Chez Tati, la finalité du geste reste absconse. Même lorsqu’il mimait des attitudes sportives dans son numéro intitulé Sport Muet, repris plus tard partiellement dans Parade, rien n’est très clair. Lorsqu’il simule un cycliste en action, l’absence de bicyclette contribue à désolidariser la gestuelle d’une reconnaissance commune. Car ce que Tati produit à cet instant est à la fois reconnaissable (l’attitude s’apparente à ce que le spectateur sait ou pense savoir de cette pratique) et c’est en même temps relativement abstrait puisque la gestuelle ne dépend que de la seule volonté de celui qui la met en pratique. L’imitation du geste sportif s’extrait de la réalité du sport concerné puisque le geste mimé n’est plus assujetti à la réalité de l’outil qui permet la réelle pratique sportive. Si la gestuelle devient autre chose, c’est aussi, bien sûr, parce qu’elle n’est pas soumise à la précision du geste sportif car celui-ci n’est pas motivé par une finalité qui est une performance. La seule performance qui compte ici, c’est ce que veut traduire par la réinterprétation du corps l’artiste qu’est Jacques Tati.
Sans trait distinctif, devenu silhouette et réinterprétation d’un mouvement destitué de sa finalité réelle, Tati/Hulot est devenu le réceptacle de toute les figurations possibles, de toutes les spéculations possibles tant que celles-ci s’insèrent dans les limites définies par la silhouette. Chez Tati, le corps n’incarne plus rien de précis et, en même temps, n’a jamais autant incarné de choses. Car sans distinction, sans caractérisation précise, le corps de Hulot, enfin ce qui se trouve dans sa silhouette, accepte toutes les projections possibles. Tati, devenu Hulot, s’est transformé en Homo-universalis.

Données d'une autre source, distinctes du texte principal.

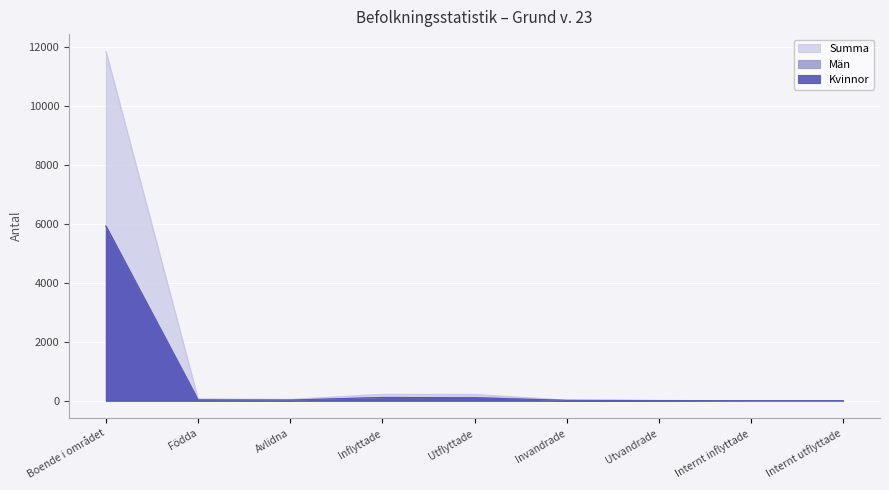

Reading left to right, transcribe all the data shown in this chart.

Kvinnor: 5925	26	22	112	101	13	6	0	0
Män: 5921	36	22	106	112	9	5	0	0
Summa: 11846	62	44	218	213	22	11	0	0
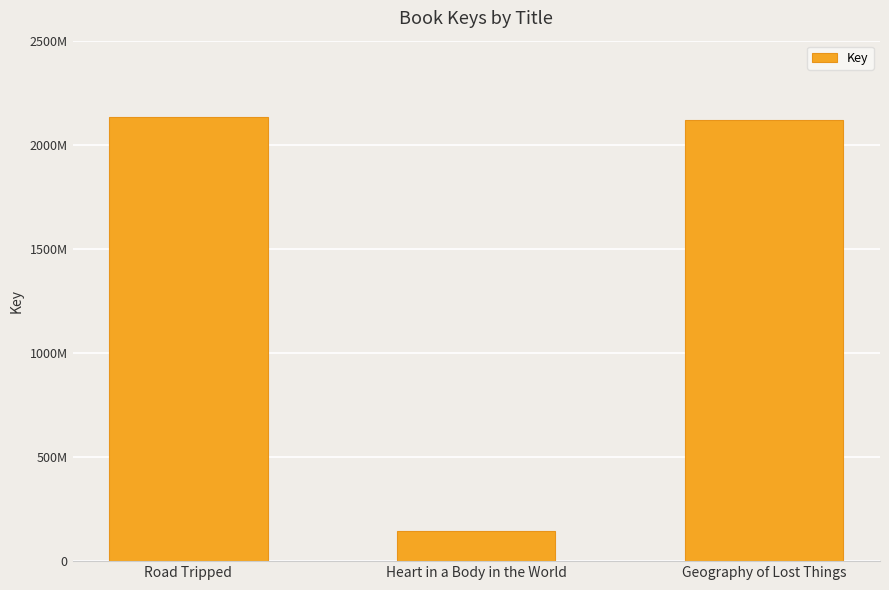

Reading right to left, list all the values displayed in this chart.

Geography of Lost Things=2119763914	Heart in a Body in the World=146399216	Road Tripped=2133193540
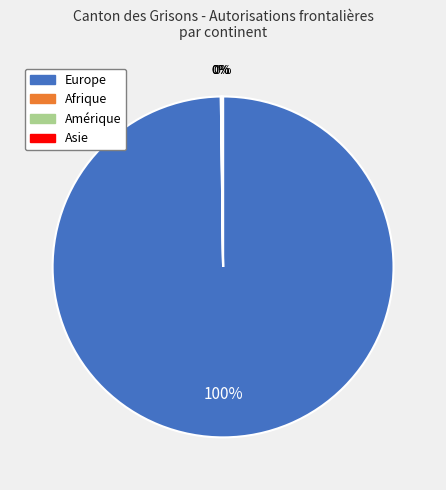

To the nearest percent, what is the average slice percentage?

25%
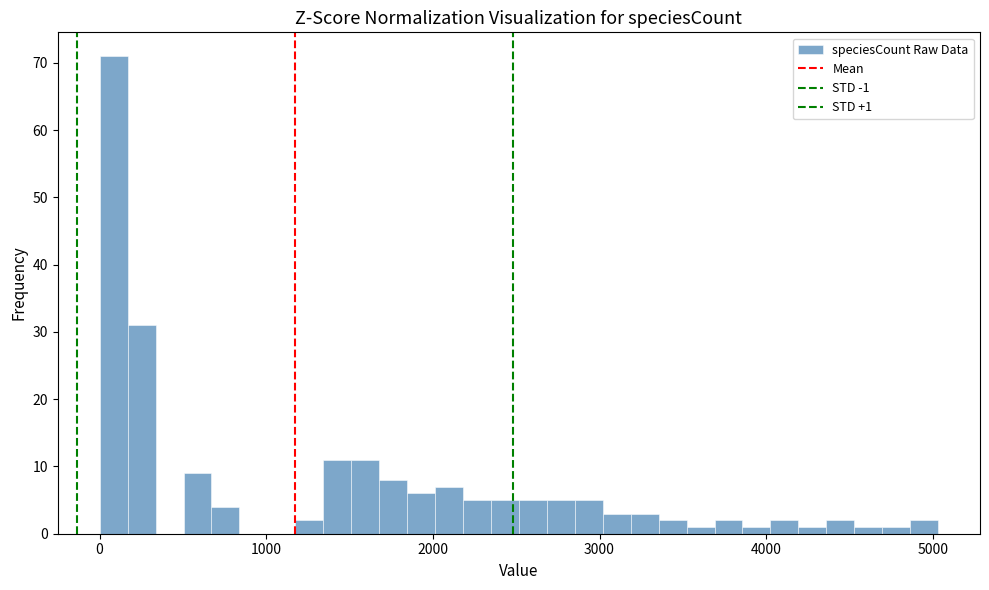

Read against the x-axis, roughly where is the centre of the tallest bar?

100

Sur ce principe, il y a une certaine logique à passer du Hulot des Vacances à celui de Playtime. La dilution ou disparition du personnage dans le corps du film était inévitable puisque déjà inaugurée dans quelques passages des Vacances : les traces de pas, des sons qui le propulsent là où on ne l’attend pas. Hulot, dès les Vacances, est déjà un corps qui s’extraie du monde. Il n’y a donc pas de réelle surprise à le voir partout et nulle part dans Playtime. Hulot s’est implanté en chacun des personnages du film. Il est alors l’incarnation d’un processus de dématérialisation du corps humain qui, lui aussi, devient l’objet d’un usinage et d’un formatage en série dont nous sommes aujourd'hui le prolongement.